The wind is blowing today. That means no fishing. We’re not going to take the Whaler out. We’re going to stay home and go nuts.
We stay in when the wind is blowing 15 miles an hour or more. Fewer black and blue marks that way. Getting knocked against the gunnels is rough on thighs. And then there’s always the chance you’ll get impaled on something.
I don’t mind staying home on a day of very bad weather, but there’s a “Him” factor here. The “Him” factor? That’s when a certain somebody in my household loses his mind because he can’t fish. Fishing is the antidepressant to his forlorn misery of boredom. There is no other cure. Only calmer seas, lost bait, and big bucks poured into that infinite hole in the ocean called a boat.
Terminal boredom, that’s what I call it. Why terminal? Because boredom can kill you. And I know. There’s a great big chasm of boredom that runs right through my living room when we’re not fishing. Fall down in it and there’s no way out. You just drown in the repercussions of not fishing.
The day usually begins like this: “What are you looking for?”
“Nothing,” he replies.
“You must be looking for something.”
“Okay…Something.” And he digs around some more.
“Well, why are you going from closet to closet, room to room, and drawer to drawer? And who’s going to clean up that mess you left on the counter and on the floor?”
“What exactly are you trying to find?” (I don’t know why I ask.)
“I’m looking for my Magic Tuna Killer.”
“It’s on the boat.”
“Well, what’s it doing there?”
“You left it there.”
There are other things he could do in the meanwhile. He has the time, but that doesn’t mean he’s going to do them. He could repair the leaking bathroom faucet. But then he’d have to replace the plumbing, and worse yet, the moldy, squishy wallboard underneath. And he’ll insist, “I don’t do plumbing.”
The silence continues.
I really hate it when a man is silent. When this one won’t answer a question or when he answers a question with a question, it’s like it’s a purposeful evasion based on a lack of commitment.
Two hours later and he’s finally busy. But busy at what? I see he’s in the dining room. He’s stuffing Ballyhoo or “rigging bait” as he calls it. No matter. At least it’s something.
He does this on our dining room table when he’s in the mood and after we’ve lost all the bait on the last fishing trip.
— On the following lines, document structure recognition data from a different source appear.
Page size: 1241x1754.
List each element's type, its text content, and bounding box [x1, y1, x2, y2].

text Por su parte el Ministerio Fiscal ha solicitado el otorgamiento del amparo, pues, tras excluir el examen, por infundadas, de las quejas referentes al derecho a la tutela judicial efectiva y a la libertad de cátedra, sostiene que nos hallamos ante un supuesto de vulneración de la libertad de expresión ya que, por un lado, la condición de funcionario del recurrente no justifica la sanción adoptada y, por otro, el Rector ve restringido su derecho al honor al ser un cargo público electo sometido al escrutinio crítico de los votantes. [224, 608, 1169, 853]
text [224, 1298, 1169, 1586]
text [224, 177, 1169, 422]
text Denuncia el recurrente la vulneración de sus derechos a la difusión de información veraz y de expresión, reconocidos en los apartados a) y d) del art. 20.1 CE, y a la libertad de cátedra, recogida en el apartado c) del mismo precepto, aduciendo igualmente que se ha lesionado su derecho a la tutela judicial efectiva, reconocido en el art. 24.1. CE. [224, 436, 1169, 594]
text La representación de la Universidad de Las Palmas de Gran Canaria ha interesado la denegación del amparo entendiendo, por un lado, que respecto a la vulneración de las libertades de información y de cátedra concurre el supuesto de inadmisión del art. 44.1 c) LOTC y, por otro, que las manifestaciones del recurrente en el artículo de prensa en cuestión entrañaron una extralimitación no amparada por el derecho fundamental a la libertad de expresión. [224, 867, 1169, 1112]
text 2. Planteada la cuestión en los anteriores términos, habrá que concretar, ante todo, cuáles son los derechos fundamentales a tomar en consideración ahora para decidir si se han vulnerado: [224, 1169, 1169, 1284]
Dead ballyhoo bodies float in a big, briny bowl of water. Their silver scaliness reflects the dining room light. I have to feel sorry for this little baitfish with its humongous underbite. An underbite because its mouth has a congenital exaggeration – a short upper beak and an extremely long lower beak. If a fish could wear braces…
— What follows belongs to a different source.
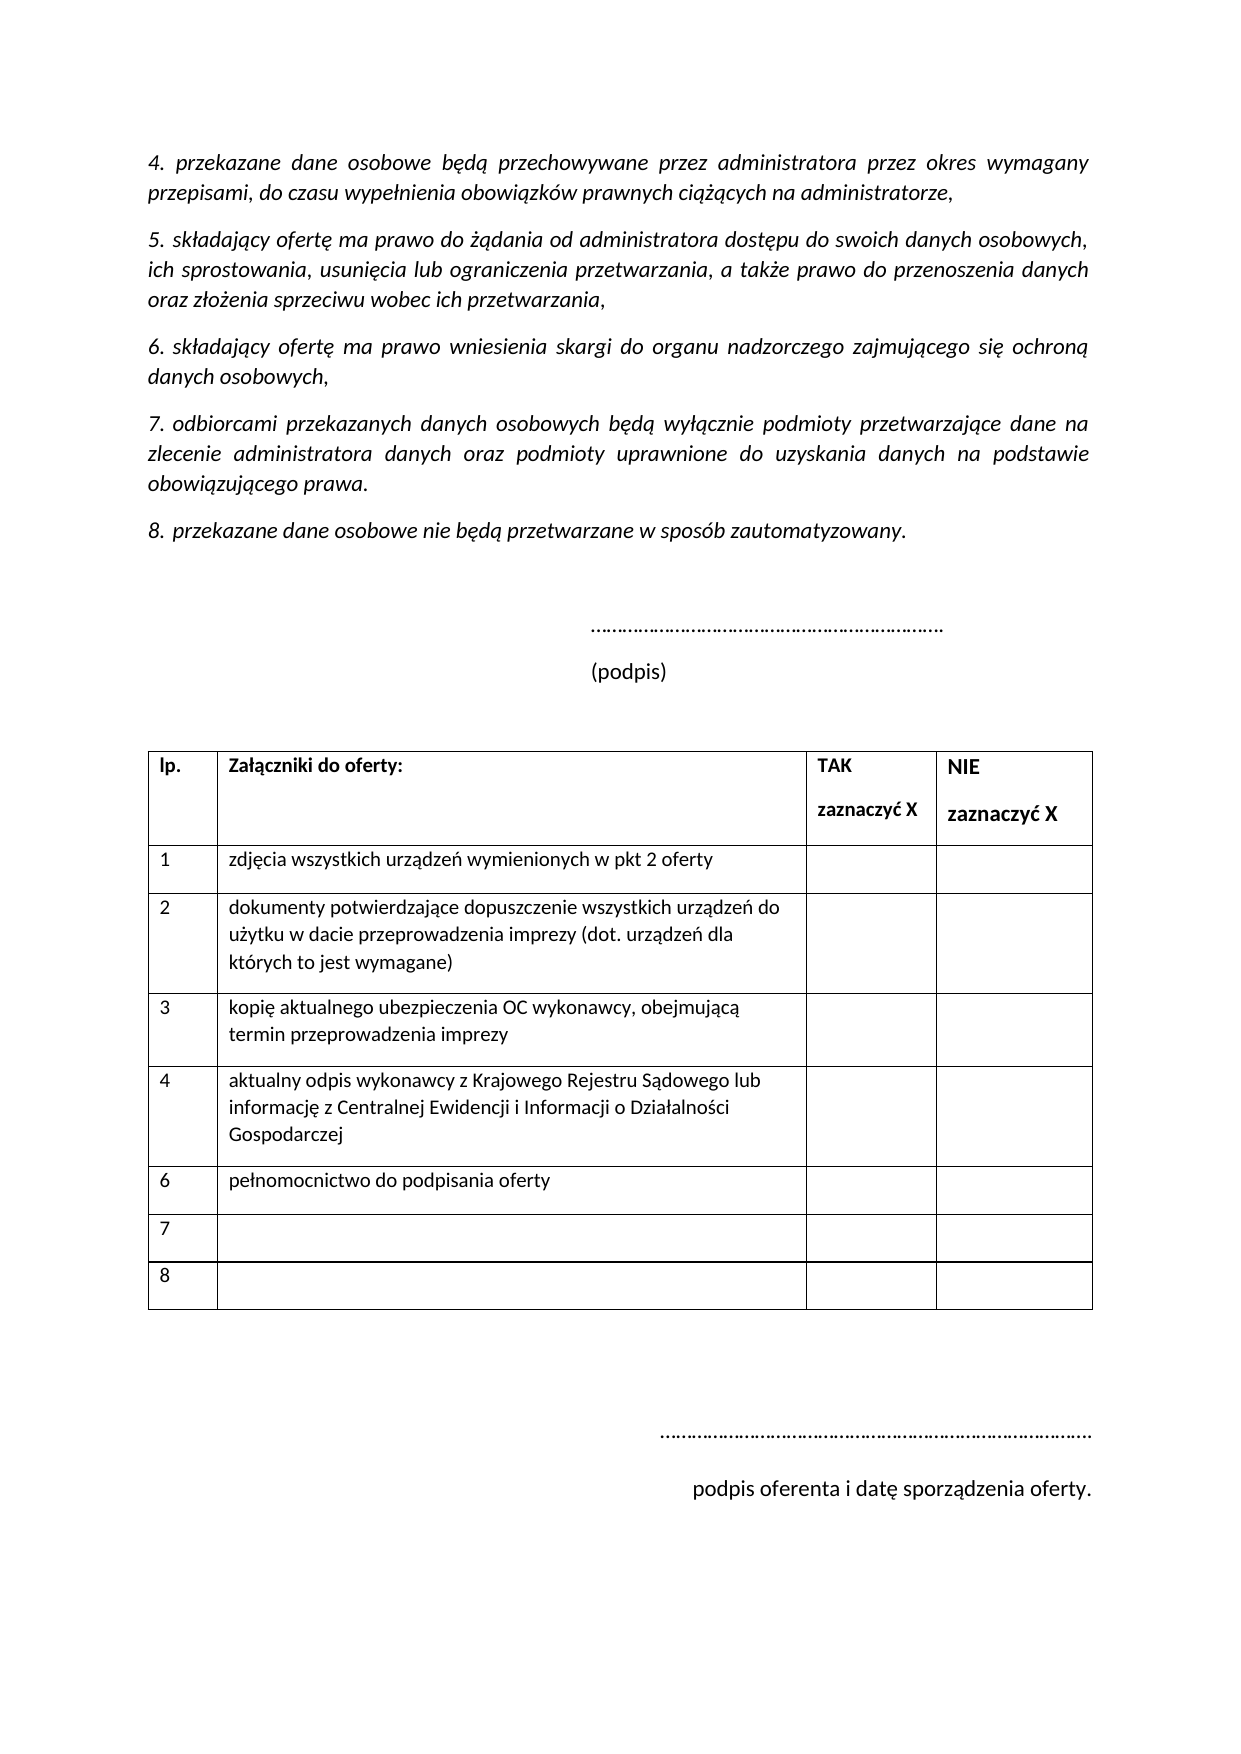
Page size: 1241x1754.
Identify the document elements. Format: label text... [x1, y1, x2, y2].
I’m distracted by the slosh of the smelly, saline water onto the embroidered tablecloth. I wonder, does Martha Stewart stuff ballyhoo on her dining room table? Does she have ballyhoo stuffing get-togethers? And how does she remove the smell?
“Boy that’s a lot of Ballyhoo,” I tell him . Wires and hooks are everywhere. Big blind fish eyes gawk and goggle post mortem. No help here for you little fish. No help from any one. No fish deserves an undignified end like this. Oh well, it could be worse. We could drag it through the water live. Nothing like watching some voracious carnivore bite off your behind.
Ballyhoo fins and shiny bellies float, and wait… I watch him run the wires and hooks through their guts and heads. Deliberate, calculated surgery being done here. But no survivors. Not that they were alive when he started.
I ask, “Why do you rig it that way?”
“Because bait rigging is an art.”
Pretentious smart ass. All he had to say was it prevents another fish from coming up and biting off his catch.
“Nope,” I say.
I don’t know what he wants. And I’m not even going to ask. If I don’t help him rig ballyhoo, then maybe he’ll stay busy a little longer. Busy at something. Preoccupied.
I’ll drive the boat, I’ll fish, and I may even clean fish. But…I don’t do bait.